Collegiate softball is a game of pitching.
While the rest of the sport obviously comes into play, if a team has a dominant pitcher — like Arizona’s 32-1 Alicia Hollowell — she can run an entire season.
In 2003, Amy Harris, the freshman pitcher who was a standout at North Eugene High School, ran Oregon’s show from the circle. She started 35 of Oregon’s 56 games during the season and pitched 188 total innings. Oregon’s No. 2 pitcher, Anissa Meashintubby, threw just 99 innings in 2003.
After an injury to her pitching hand kept Harris out of fall practices and delayed her return in
preseason tournaments, junior transfer Ani Nyhus stepped into the role of Oregon ace with early-season dominance.
Now Nyhus has been the Ducks’ (34-12 overall, 8-4 Pacific-10 Conference) go-to pitcher, with 141.2 innings pitched, and Harris and Meashintubby are behind her with 72.2 and 80 innings pitched, respectively.
Sunday’s 1-0 victory against No. 1 Arizona was Harris’ day to shine, however. The sophomore returned to her freshman form, pitching 5.2 scoreless innings against a team that is No. 2 in the nation for runs per game. Harris struck out five batters and allowed three hits.
“It felt great (to be pitching),” Harris said Sunday. “Especially today, to have this many people here and to have my family and friends watching. Just to come out, no nerves, and beat the No. 1 team in the nation. You can’t ask for anything else.”
After Harris allowed two runners on base in the sixth, Nyhus entered the game in relief.
“It was more of a situational change that they made than that Amy came out,” Nyhus said Sunday. “That girl could have gone 14 innings, she was throwing so well. Amy pitched incredible for us today.”
That opinion was the consensus among teammates and coaches, who were happy to see Harris return to form.
“I thought Amy Harris was spectacular,” Oregon head coach Kathy Arendsen said Sunday. “Maybe her best game as a Duck. She threw 97 pitches.
“I would have loved Amy to get that win,” Arendsen continued. “She deserved it.”
Rare victory
The biggest thing that Oregon showed the Pac-10 with its 1-0 victory against No. 1 Arizona is that no school in the nation’s top conference is unbeatable.

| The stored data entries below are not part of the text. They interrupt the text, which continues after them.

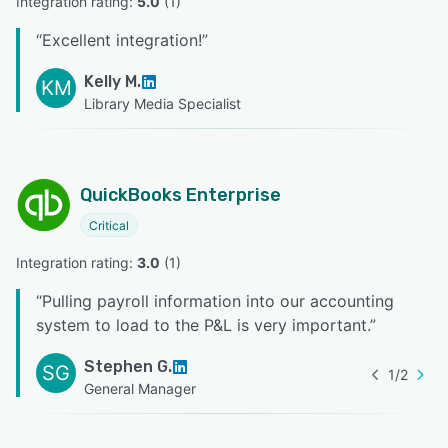
Integration rating: 
5.0
 (
1
)
“
Excellent integration!
”
Kelly M.
KM
Library Media Specialist
QuickBooks Enterprise
Critical
Integration rating: 
3.0
 (
1
)
“
Pulling payroll information into our accounting
system to load to the P&L is very important.
”
Stephen G.
SG
1
/
2
General Manager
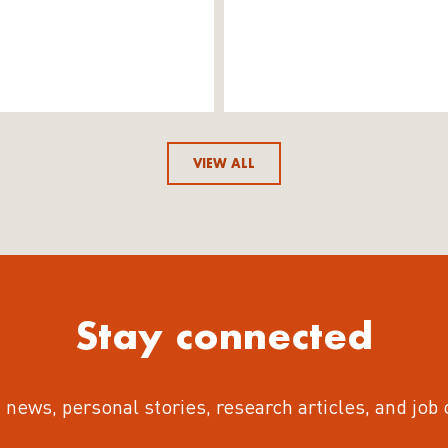
VIEW ALL
Stay connected
 news, personal stories, research articles, and job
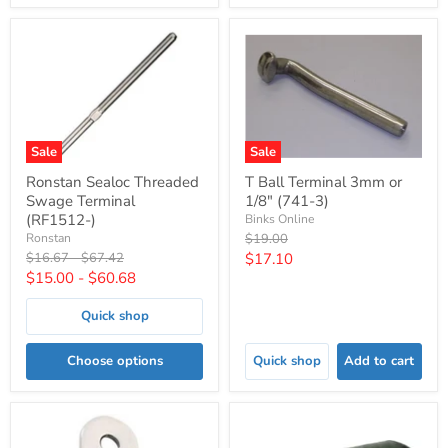
Sale
Sale
Ronstan Sealoc Threaded
T Ball Terminal 3mm or
Swage Terminal
1/8" (741-3)
(RF1512-)
Binks Online
Original
Ronstan
$19.00
price
Original
Original
Current
$16.67
-
$67.42
$17.10
price
price
$15.00
-
$60.68
price
Quick shop
Choose options
Quick shop
Add to cart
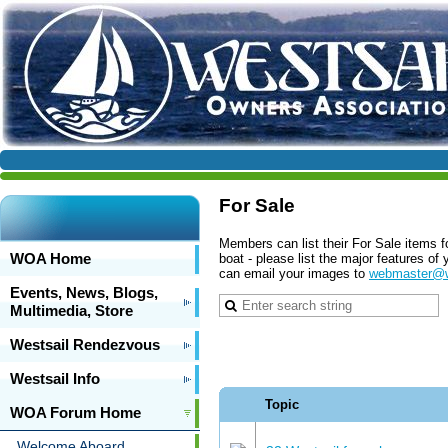
For Sale
Members can list their For Sale items f
WOA Home
boat - please list the major features o
can email your images to
webmaster@w
Events, News, Blogs,
Multimedia, Store
Westsail Rendezvous
Westsail Info
Topic
WOA Forum Home
Welcome Aboard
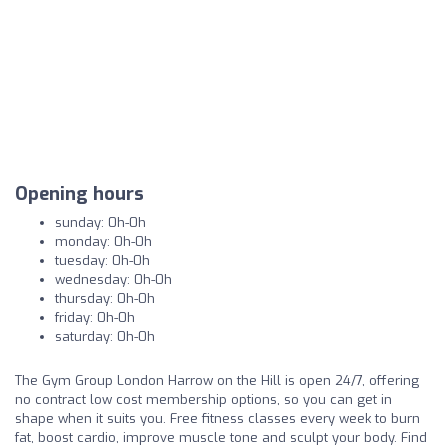
Opening hours
sunday: 0h-0h
monday: 0h-0h
tuesday: 0h-0h
wednesday: 0h-0h
thursday: 0h-0h
friday: 0h-0h
saturday: 0h-0h
The Gym Group London Harrow on the Hill is open 24/7, offering
no contract low cost membership options, so you can get in
shape when it suits you. Free fitness classes every week to burn
fat, boost cardio, improve muscle tone and sculpt your body. Find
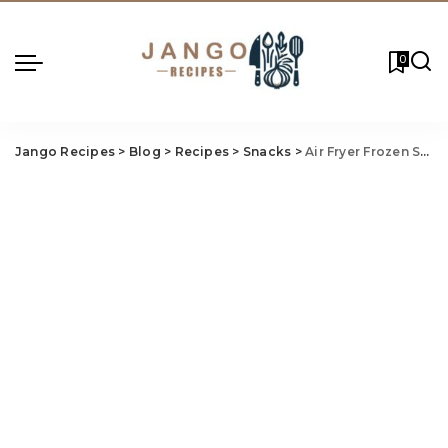
0
Jango Recipes
>
Blog
>
Recipes
>
Snacks
>
Air Fryer Frozen Spri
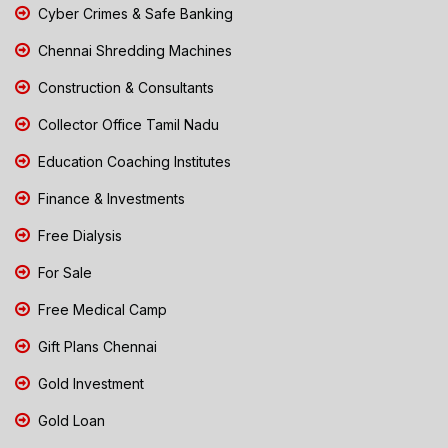
Cyber Crimes & Safe Banking
Chennai Shredding Machines
Construction & Consultants
Collector Office Tamil Nadu
Education Coaching Institutes
Finance & Investments
Free Dialysis
For Sale
Free Medical Camp
Gift Plans Chennai
Gold Investment
Gold Loan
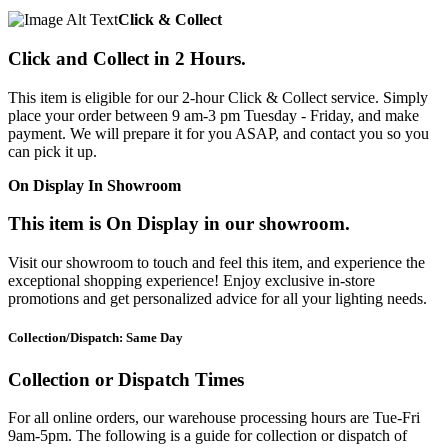
Click & Collect
Click and Collect in 2 Hours.
This item is eligible for our 2-hour Click & Collect service. Simply
place your order between 9 am-3 pm Tuesday - Friday, and make
payment. We will prepare it for you ASAP, and contact you so you
can pick it up.
On Display In Showroom
This item is On Display in our showroom.
Visit our showroom to touch and feel this item, and experience the
exceptional shopping experience! Enjoy exclusive in-store
promotions and get personalized advice for all your lighting needs.
Collection/Dispatch: Same Day
Collection or Dispatch Times
For all online orders, our warehouse processing hours are Tue-Fri
9am-5pm. The following is a guide for collection or dispatch of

“This is huge,” Nyhus said. “We’ve beat every team in the Pac-10 now, and I think — along with coming out of (the Pac-10 season) ready to go to regionals and the world series — that was one of the goals for everyone.”
Against the Wildcats, Oregon is now 9-64 all-time, including the split Saturday and Sunday.
Winning again
Arendsen and the Ducks are three victories shy of matching last season’s total of 37. With two more Pac-10 wins, Oregon will match last season’s 10-win conference record and earn double-digit Pac-10 victories for the seventh time in conference history.

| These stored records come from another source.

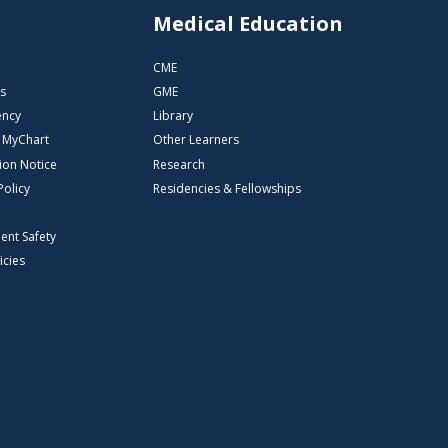
s
Medical Education
CME
s
GME
ency
Library
o MyChart
Other Learners
ion Notice
Research
Policy
Residencies & Fellowships
ient Safety
icies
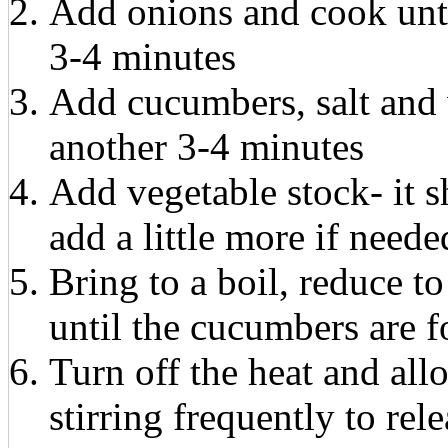
Add onions and cook unti
3-4 minutes
Add cucumbers, salt and 
another 3-4 minutes
Add vegetable stock- it s
add a little more if neede
Bring to a boil, reduce 
until the cucumbers are f
Turn off the heat and all
stirring frequently to rel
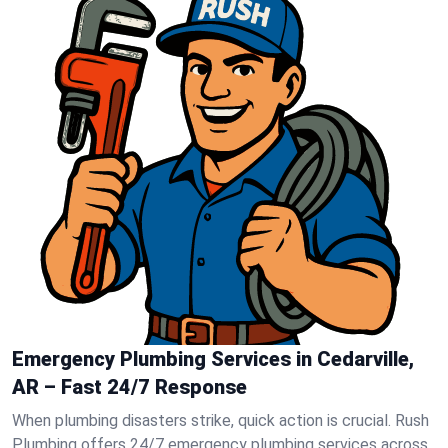
Emergency Plumbing Services in Cedarville,
AR – Fast 24/7 Response
When plumbing disasters strike, quick action is crucial. Rush
Plumbing offers 24/7 emergency plumbing services across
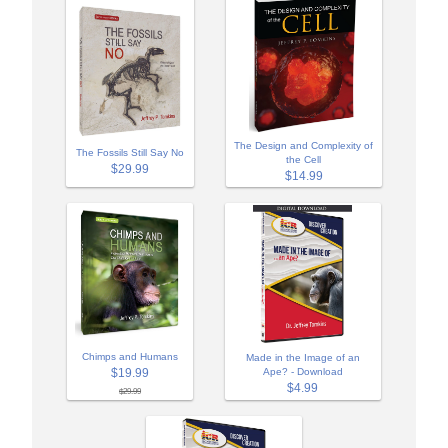
The Design and Complexity of
The Fossils Still Say No
the Cell
$29.99
$14.99
Chimps and Humans
Made in the Image of an
$19.99
Ape? - Download
$4.99
$29.99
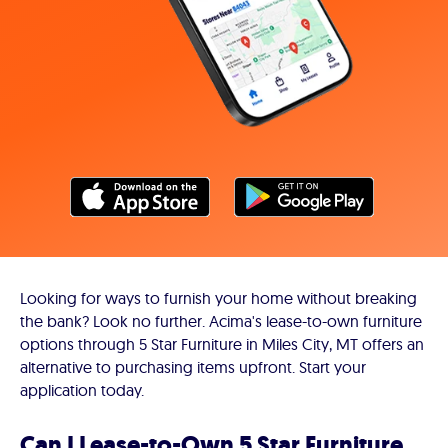
Looking for ways to furnish your home without breaking
the bank? Look no further. Acima's lease-to-own furniture
options through 5 Star Furniture in Miles City, MT offers an
alternative to purchasing items upfront. Start your
application today.
Can I Lease-to-Own 5 Star Furniture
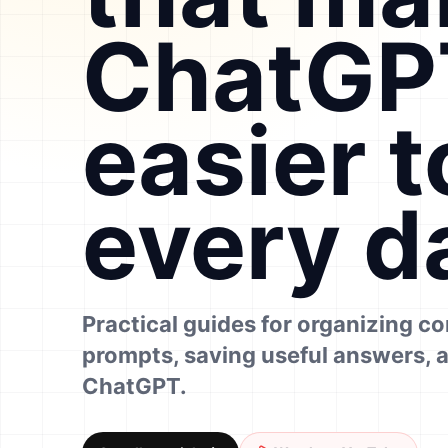
ChatGP
easier t
every d
Practical guides for organizing c
prompts, saving useful answers, 
ChatGPT.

Oregon’s top Pac-10 record is its 13-7 campaign in 1989. The Ducks finished 54-18 that season, the only year that Oregon has participated in the Women’s College World Series.
Small step from a big win
After a 2-1 weekend that included a victory against No. 1 Arizona, the Ducks moved from No. 12 to No. 11 in the NFCA/USA Softball poll released Tuesday.

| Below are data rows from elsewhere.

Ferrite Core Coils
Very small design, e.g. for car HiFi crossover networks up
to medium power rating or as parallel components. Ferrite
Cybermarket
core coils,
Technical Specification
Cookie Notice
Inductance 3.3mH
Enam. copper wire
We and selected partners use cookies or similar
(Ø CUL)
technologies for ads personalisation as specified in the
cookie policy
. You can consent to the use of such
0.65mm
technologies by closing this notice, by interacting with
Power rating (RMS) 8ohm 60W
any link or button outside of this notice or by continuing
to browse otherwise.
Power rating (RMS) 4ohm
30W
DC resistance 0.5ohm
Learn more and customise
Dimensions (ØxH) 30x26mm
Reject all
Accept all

Around the Pac-10, most schools either kept their ranking from the previous week or shifted only one or two spots in the poll.
Arizona stayed at No. 1 with all 20 first-place votes. No. 4 UCLA and No. 5 California kept their rankings, while No. 7 Stanford moved up one spot and No. 8 Washington fell two places. The Ducks are not far behind Washington, with 40 points separating the country’s No. 8 and No. 11 programs.
Oregon State stayed at No. 16 and Arizona State, the only Pac-10 program not ranked in the top 25, did not receive any votes.